In the end, no matter how good and lucrative freelancing may sound, I advise you to stay at this company for 1 year at least. You will soon see bad sides of freelancing, and you do not need to be without income when they happen (yes "when", not "if", as they will happen eventually).

  • Thanks for sharing. I think I am making it out to be a bigger deal than it probably really is. I have tried freelancing before in the past and understand the bad sides of it. Right now I have enough money saved up to last me a few solid years without any income, so money is not the issue.
    – Andrew
    Apr 11, 2015 at 21:09

If the rules are that you disclose, then I think you should. It sounds like you value your job and don't want to lose it over freelancing.

However, I would give as few details as they will accept. There may be positives from telling them but I'm not quite as optimistic as the others who answered.

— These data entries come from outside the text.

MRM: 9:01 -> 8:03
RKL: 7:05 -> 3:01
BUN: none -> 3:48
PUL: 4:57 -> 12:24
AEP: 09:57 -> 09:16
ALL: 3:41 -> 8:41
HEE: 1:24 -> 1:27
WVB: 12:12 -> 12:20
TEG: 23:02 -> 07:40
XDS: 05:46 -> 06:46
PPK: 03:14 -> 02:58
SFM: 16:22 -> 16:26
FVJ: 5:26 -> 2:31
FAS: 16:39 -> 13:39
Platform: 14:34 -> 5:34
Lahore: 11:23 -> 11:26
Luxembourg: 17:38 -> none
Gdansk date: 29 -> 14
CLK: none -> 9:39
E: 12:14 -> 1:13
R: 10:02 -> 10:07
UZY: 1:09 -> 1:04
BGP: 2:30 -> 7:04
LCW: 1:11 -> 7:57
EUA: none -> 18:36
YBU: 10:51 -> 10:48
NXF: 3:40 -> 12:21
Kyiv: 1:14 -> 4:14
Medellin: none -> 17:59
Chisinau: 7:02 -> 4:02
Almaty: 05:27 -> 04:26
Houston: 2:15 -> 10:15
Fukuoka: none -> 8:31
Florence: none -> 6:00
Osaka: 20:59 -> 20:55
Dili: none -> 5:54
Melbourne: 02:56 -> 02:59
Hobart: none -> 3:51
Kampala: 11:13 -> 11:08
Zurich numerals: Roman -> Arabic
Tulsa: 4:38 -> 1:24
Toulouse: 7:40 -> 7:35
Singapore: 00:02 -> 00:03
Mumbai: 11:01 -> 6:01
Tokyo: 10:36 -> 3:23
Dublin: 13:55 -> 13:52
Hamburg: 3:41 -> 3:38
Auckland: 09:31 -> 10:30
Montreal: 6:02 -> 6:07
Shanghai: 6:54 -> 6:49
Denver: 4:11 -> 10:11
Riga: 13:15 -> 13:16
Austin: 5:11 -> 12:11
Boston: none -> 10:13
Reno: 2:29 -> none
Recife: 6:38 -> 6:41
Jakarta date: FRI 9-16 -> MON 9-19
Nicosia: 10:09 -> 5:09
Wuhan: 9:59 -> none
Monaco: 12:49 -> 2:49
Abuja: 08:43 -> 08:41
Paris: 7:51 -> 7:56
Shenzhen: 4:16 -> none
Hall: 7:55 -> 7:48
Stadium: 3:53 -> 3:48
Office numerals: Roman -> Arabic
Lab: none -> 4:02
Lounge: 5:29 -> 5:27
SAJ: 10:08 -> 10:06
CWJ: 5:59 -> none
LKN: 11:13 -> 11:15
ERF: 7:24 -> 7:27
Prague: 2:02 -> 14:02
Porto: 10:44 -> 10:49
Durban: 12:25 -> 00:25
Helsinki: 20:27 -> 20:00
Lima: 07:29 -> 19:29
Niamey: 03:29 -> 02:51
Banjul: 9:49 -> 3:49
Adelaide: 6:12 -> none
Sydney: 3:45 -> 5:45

I have a freelancer who works for me and his company knew and said he should do more work beyond his full time job that they hired him for since he had time to freelance. Even though his freelance work was done on his free time and his full time job was not suffering (as far as I know).

I can understand a company saying that you can't freelance for their competitors assuming you might be using their trade secrets in that work. But it seems unreasonable to ask for the kind of details they want. What business is it of theirs exactly how much money you earn? And who every single client of yours is? Does your company tell employees they can't disclose their salary to each other but then expect you to disclose exactly what you're earning elsewhere to them? Sorry, I'm getting off topic here, it just sounds unreasonable to me, but I have not been an employee for many years so I may just not recognize common employer practices.

Regardless, if you agreed to this when you were hired, I think you should honor it. At the very least consider the risk you are taking if you don't tell them and they do find out.

Optimistically, maybe they will pay you more to keep you happy knowing you are not 100% dependent on them. And maybe you can point out the new, valuable to them, skills you're acquiring through freelancing.

  • You are right but he cannot fight the large company. He can only leave or follow the rules. He can also disclose his clients and projects without disclosing anything and thus beat the system.
    – Peter MV
    Apr 12, 2015 at 7:41
  • @PeterMV - what do you mean by "disclose his clients and projects without disclosing anything" ? It also occurs to me that some of his clients may have their own confidentiality concerns and not want to be disclosed.
    – Emily
    Apr 13, 2015 at 0:26
  • You can say "US client with a blog website". It should be enough for the company and you will not disclose anything. Of course there are projects where he would not be able to tell anything about the project as it's covered with non-disclosure.
    – Peter MV
    Apr 13, 2015 at 7:46

I would be trasparent and act within the rules.

Here we say: "Don't harm anyone, don't fear anything".

Work at best you can without hiding anything and I think you will be rewarded for being correct and functional.